WORK INSTRUCTIONS: Lines with the word "para" in them are the ones to copy from the records.
INFORMATION PROVIDED Block Start
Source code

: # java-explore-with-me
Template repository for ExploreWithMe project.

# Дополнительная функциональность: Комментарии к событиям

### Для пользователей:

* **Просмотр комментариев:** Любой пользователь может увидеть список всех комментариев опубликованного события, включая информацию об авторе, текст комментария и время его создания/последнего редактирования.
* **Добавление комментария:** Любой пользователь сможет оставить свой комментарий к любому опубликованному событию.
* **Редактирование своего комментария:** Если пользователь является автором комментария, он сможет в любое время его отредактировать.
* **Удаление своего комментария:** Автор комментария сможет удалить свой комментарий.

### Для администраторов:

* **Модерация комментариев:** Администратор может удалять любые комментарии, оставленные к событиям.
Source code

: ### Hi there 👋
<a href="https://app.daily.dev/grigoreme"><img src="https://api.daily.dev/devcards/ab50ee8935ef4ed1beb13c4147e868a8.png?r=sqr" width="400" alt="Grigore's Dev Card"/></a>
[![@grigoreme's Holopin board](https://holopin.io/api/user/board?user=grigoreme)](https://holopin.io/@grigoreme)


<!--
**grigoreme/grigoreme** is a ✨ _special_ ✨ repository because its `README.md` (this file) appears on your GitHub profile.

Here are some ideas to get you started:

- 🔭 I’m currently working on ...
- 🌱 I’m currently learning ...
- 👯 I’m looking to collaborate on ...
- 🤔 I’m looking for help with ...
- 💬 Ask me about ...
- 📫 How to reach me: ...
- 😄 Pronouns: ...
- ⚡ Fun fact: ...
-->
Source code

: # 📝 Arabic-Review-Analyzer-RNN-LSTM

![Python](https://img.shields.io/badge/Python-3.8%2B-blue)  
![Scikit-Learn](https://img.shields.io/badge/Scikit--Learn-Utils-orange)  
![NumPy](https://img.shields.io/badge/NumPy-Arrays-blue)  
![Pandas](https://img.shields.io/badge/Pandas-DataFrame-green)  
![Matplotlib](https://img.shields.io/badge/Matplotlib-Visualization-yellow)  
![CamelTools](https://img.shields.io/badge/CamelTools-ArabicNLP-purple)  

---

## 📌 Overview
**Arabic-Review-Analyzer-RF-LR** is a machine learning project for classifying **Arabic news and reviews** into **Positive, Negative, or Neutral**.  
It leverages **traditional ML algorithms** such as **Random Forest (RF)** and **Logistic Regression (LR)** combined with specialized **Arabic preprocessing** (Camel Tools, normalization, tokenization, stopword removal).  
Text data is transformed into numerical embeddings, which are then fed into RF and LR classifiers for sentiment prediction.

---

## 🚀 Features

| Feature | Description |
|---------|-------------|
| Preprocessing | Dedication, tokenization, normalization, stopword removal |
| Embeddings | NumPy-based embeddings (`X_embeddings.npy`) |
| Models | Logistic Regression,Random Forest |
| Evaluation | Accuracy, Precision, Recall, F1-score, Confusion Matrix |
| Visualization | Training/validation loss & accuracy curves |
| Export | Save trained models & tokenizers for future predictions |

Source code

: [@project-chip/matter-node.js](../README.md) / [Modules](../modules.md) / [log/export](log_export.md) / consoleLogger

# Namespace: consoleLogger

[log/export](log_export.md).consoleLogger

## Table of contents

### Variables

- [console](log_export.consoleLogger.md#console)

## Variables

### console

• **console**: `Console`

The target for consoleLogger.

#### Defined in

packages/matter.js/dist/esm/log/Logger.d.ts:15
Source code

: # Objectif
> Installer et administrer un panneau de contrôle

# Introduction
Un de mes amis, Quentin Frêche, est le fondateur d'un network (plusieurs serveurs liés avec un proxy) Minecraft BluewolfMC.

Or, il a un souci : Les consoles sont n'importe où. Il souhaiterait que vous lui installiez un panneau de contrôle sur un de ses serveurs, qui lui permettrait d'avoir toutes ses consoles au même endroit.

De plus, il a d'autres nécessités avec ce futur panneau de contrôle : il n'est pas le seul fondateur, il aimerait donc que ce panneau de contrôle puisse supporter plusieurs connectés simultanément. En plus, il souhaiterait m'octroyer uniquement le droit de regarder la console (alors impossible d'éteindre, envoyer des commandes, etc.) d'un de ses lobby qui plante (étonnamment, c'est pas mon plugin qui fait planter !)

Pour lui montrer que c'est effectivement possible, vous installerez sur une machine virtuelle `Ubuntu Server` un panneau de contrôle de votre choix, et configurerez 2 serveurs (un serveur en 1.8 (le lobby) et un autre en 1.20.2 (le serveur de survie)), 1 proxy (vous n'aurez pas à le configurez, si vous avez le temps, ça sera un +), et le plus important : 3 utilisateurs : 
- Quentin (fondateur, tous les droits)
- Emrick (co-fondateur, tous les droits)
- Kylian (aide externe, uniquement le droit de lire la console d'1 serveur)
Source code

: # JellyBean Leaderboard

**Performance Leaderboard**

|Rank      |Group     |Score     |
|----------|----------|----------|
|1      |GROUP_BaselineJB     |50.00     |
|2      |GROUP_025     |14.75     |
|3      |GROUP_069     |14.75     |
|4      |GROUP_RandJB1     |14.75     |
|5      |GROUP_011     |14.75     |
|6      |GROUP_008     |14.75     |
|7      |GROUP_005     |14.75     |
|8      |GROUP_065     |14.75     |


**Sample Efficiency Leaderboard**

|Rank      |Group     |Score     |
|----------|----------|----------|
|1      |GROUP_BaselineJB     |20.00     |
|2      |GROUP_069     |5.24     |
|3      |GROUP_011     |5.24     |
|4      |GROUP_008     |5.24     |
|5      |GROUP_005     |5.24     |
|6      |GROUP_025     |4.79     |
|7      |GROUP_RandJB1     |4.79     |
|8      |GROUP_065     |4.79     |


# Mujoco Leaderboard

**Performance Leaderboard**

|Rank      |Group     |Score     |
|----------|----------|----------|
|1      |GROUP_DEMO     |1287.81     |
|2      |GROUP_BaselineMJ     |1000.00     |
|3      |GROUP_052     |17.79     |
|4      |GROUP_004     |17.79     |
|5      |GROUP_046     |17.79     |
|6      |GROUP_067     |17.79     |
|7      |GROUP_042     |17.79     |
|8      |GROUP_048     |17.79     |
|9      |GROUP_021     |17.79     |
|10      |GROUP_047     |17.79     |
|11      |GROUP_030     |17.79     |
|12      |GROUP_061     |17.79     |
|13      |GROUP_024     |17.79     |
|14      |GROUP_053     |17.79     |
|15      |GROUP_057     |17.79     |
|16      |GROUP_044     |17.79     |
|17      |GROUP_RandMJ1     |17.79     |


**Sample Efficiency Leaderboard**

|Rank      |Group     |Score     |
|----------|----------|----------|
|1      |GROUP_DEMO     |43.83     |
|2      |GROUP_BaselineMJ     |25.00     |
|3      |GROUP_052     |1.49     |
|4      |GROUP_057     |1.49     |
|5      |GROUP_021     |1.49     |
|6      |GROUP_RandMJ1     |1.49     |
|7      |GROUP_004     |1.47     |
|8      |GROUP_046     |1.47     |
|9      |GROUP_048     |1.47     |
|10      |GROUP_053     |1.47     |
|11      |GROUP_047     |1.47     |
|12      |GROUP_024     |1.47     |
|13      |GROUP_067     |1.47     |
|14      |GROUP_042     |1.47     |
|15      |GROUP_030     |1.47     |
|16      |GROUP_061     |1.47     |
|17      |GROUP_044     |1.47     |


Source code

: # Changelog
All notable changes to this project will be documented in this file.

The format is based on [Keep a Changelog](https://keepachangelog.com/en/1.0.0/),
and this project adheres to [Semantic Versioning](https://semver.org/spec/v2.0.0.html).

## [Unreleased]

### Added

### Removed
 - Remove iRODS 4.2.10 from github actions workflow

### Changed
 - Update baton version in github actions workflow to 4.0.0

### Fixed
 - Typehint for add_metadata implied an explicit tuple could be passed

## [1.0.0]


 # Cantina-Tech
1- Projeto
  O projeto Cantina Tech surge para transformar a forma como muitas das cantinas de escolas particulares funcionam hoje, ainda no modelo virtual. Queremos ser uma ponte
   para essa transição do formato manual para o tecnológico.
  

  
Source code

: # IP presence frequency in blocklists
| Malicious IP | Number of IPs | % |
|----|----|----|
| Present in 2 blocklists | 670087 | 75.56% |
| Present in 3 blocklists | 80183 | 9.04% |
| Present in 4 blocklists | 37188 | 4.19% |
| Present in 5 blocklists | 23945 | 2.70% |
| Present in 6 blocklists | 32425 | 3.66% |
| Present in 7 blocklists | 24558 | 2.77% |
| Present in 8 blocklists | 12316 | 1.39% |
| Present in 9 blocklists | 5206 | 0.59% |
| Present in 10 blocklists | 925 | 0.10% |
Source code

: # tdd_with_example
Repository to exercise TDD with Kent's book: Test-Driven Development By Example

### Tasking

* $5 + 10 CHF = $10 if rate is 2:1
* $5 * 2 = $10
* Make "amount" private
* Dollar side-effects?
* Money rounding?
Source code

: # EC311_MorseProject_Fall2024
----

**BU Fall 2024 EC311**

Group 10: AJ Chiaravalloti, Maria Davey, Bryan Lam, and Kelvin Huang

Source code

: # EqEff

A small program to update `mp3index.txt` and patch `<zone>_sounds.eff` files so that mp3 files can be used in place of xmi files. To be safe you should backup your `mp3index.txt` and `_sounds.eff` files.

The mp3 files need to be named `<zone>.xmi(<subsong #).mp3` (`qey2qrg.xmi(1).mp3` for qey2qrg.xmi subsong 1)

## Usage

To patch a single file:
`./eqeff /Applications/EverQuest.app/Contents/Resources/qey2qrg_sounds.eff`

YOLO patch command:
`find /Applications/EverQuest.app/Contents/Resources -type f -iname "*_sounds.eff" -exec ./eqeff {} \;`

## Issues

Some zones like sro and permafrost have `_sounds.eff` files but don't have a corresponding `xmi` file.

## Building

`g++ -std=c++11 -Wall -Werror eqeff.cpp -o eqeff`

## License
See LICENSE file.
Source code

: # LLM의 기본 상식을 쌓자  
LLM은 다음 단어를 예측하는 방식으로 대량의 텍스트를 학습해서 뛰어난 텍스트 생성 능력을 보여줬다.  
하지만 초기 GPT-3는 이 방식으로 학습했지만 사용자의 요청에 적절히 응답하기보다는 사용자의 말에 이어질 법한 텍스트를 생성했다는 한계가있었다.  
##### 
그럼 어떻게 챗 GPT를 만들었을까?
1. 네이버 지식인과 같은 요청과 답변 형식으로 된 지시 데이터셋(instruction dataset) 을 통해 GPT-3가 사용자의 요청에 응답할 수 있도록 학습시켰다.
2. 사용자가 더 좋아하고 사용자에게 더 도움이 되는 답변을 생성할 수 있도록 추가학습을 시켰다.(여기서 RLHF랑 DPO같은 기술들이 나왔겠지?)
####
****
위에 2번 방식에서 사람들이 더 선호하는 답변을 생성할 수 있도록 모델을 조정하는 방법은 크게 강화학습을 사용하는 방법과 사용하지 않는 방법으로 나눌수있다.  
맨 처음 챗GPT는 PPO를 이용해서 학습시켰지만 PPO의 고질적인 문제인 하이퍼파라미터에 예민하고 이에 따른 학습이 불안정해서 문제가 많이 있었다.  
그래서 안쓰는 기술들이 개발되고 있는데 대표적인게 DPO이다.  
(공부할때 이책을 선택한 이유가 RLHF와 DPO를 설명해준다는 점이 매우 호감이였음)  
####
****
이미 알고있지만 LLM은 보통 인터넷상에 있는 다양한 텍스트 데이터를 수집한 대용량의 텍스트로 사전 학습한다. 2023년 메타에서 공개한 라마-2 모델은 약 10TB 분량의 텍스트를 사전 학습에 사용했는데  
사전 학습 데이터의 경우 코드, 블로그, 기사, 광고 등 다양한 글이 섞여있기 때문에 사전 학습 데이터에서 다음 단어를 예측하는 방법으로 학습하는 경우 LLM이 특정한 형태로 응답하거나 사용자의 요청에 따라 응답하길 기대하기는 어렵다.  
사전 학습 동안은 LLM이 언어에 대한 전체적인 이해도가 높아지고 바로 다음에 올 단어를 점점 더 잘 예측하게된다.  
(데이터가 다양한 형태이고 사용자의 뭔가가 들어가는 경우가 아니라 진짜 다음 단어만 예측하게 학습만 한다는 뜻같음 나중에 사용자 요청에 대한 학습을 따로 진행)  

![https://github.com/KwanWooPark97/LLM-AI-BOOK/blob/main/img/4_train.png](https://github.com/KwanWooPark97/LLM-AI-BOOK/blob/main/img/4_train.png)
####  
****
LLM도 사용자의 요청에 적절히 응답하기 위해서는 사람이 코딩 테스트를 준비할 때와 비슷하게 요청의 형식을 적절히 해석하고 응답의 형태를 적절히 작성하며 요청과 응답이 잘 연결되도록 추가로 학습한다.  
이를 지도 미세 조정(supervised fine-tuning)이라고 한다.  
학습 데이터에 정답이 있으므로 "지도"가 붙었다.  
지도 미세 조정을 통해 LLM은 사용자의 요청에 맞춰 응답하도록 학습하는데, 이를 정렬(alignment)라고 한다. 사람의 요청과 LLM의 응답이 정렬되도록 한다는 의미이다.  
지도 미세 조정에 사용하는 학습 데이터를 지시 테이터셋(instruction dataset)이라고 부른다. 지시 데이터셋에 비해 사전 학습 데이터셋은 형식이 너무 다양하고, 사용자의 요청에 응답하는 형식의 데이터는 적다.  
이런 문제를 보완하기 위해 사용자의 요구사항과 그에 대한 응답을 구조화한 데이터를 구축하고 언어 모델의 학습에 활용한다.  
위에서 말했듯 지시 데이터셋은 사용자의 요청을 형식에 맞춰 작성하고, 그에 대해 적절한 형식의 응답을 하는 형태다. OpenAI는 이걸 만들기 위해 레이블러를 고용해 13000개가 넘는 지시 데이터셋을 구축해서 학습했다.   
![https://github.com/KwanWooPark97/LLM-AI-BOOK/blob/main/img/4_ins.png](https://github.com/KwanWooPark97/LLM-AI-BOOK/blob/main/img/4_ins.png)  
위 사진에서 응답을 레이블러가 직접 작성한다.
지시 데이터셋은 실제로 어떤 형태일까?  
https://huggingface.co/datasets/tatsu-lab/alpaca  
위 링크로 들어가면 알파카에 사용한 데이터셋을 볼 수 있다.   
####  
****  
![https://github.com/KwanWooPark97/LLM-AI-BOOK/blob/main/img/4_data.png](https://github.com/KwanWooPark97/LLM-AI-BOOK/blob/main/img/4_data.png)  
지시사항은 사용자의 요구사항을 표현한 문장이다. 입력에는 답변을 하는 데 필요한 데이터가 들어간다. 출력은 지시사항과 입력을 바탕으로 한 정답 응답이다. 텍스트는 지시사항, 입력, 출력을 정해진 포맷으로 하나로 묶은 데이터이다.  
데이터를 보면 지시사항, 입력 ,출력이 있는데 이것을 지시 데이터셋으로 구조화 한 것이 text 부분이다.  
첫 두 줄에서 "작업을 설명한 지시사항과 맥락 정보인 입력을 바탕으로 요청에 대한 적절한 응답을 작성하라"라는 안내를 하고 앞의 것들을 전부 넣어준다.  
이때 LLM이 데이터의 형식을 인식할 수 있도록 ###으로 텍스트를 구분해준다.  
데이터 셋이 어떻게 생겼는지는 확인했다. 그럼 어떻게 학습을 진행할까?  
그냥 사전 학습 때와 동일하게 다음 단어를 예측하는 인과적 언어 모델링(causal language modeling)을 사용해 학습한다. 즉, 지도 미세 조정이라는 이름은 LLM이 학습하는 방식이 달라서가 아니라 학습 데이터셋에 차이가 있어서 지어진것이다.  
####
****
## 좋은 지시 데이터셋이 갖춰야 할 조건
INFORMATION PROVIDED Block End
RESPONSE AREA:
  O projeto Cantina Tech surge para transformar a forma como muitas das cantinas de escolas particulares funcionam hoje, ainda no modelo virtual. Queremos ser uma ponte
   para essa transição do formato manual para o tecnológico.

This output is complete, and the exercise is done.